The Crisis Chat was established in May in response to becoming more in tune with online communication, Community Intervention Director Keri Neblett with the Johnson County Crisis Center said, adding online chat rooms are a growing trend among other crisis centers, so they joined in also.
“We need to communicate in a way that people feel more comfortable,” Neblett said.
Sara Knox, a crisis intervention coordinator who often works the chats, noted chat room volunteers receive a lot of chats from people as young as 13.
She noted that there is something about the “intensity” of talking to a person on the phone that can become difficult for a caller.
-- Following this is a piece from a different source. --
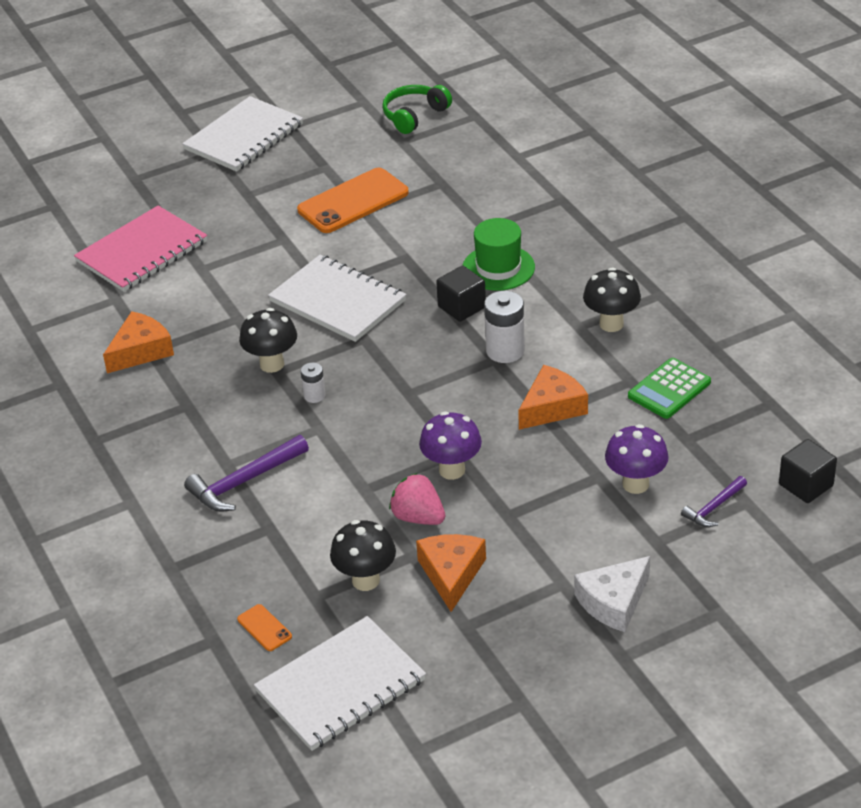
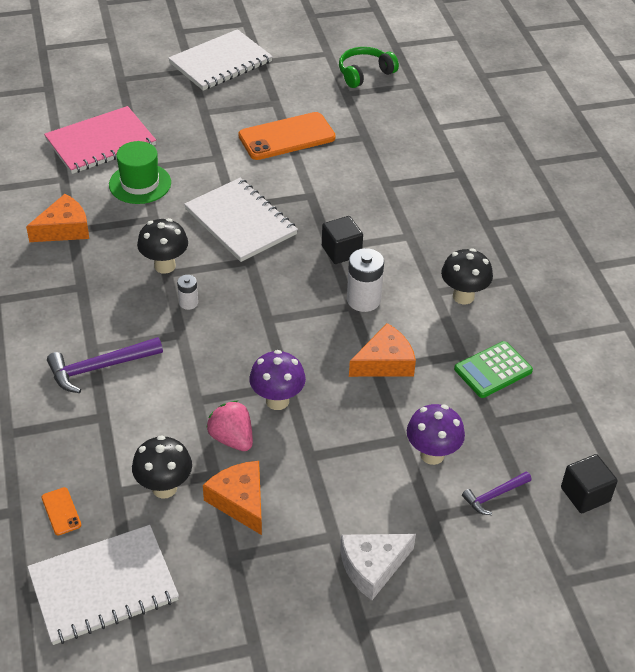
camera: 10 degrees right, 5 degrees up
(451, 574) = (240, 501): orange cheese -> orange cheese turned 45 degrees counterclockwise
(498, 268) = (385, 223): green hat -> green hat (140, 183)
Most calls the 24-hour Crisis Line receives are from adults 30 and over who mostly are feeling lonely and frustrated and just need to talk (about 20% of monthly calls), Knox said. But the primary cries for help online are suicide-related, she noted.
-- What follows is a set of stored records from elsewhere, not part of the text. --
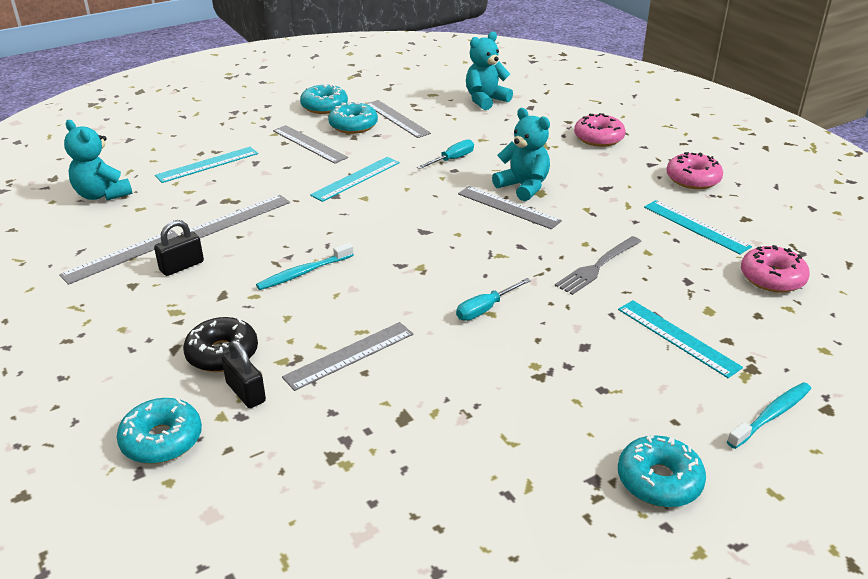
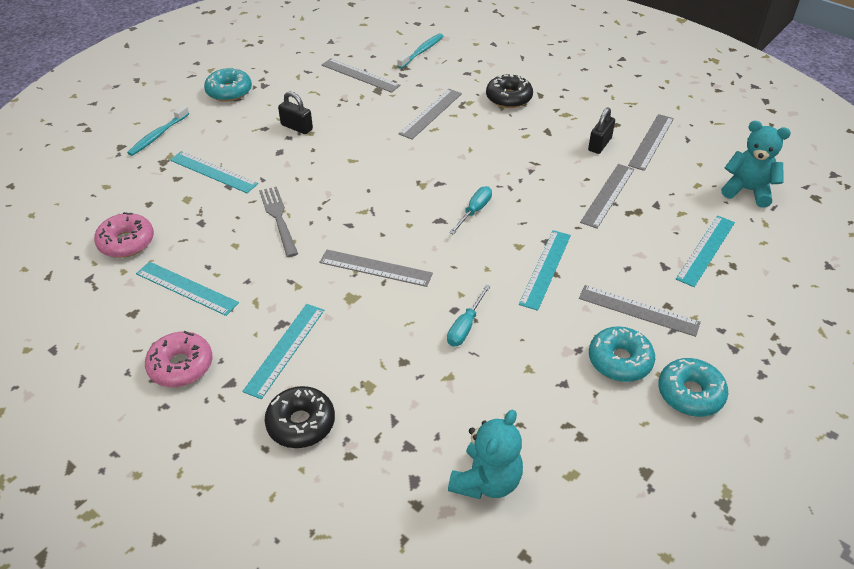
camera: 160 degrees right, 10 degrees up
(162, 440) = (497, 56): turquoise donut -> none
(245, 392) = (475, 83): black padlock -> black padlock (296, 127)
(304, 273) = (507, 160): turquoise toothbrush -> turquoise toothbrush (421, 51)
(397, 118) = (578, 393): grey ruler -> grey ruler (360, 75)
(485, 309) = (357, 162): turquoise screwdriver -> turquoise screwdriver (474, 211)
(523, 187) = (370, 301): turquoise teddy bear -> none
(597, 267) = (278, 218): grey fork -> grey fork turned 45 degrees counterclockwise
(598, 138) = (301, 423): pink donut -> black donut
(605, 173) = (285, 349): none -> turquoise ruler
“There’s this phenomena of people who are willing to talk about their feelings when they aren’t face-to-face and on the Internet,” she said, adding some people have told volunteers they tell them things they don’t even tell anyone else, including therapists.
About 130 of the 846 total contacts from October where conducting in the chat room, Knox said, adding the number spiked significantly when they joined the national group, crisischat.org, in August. And she expects the number to continue to rise.
Records indicated of the 131 chatters in October, 21 were men, 103 were women, and the rest were trans-gender or questioning, Knox said.
The Crisis Chat operates weekdays from 2 to 8 p.m. locally, but the national portal operates noon to midnight everyday.
A cell phone text initiative might be in the future as well, but Neblett said she wants to secure this outlet before pursuing another.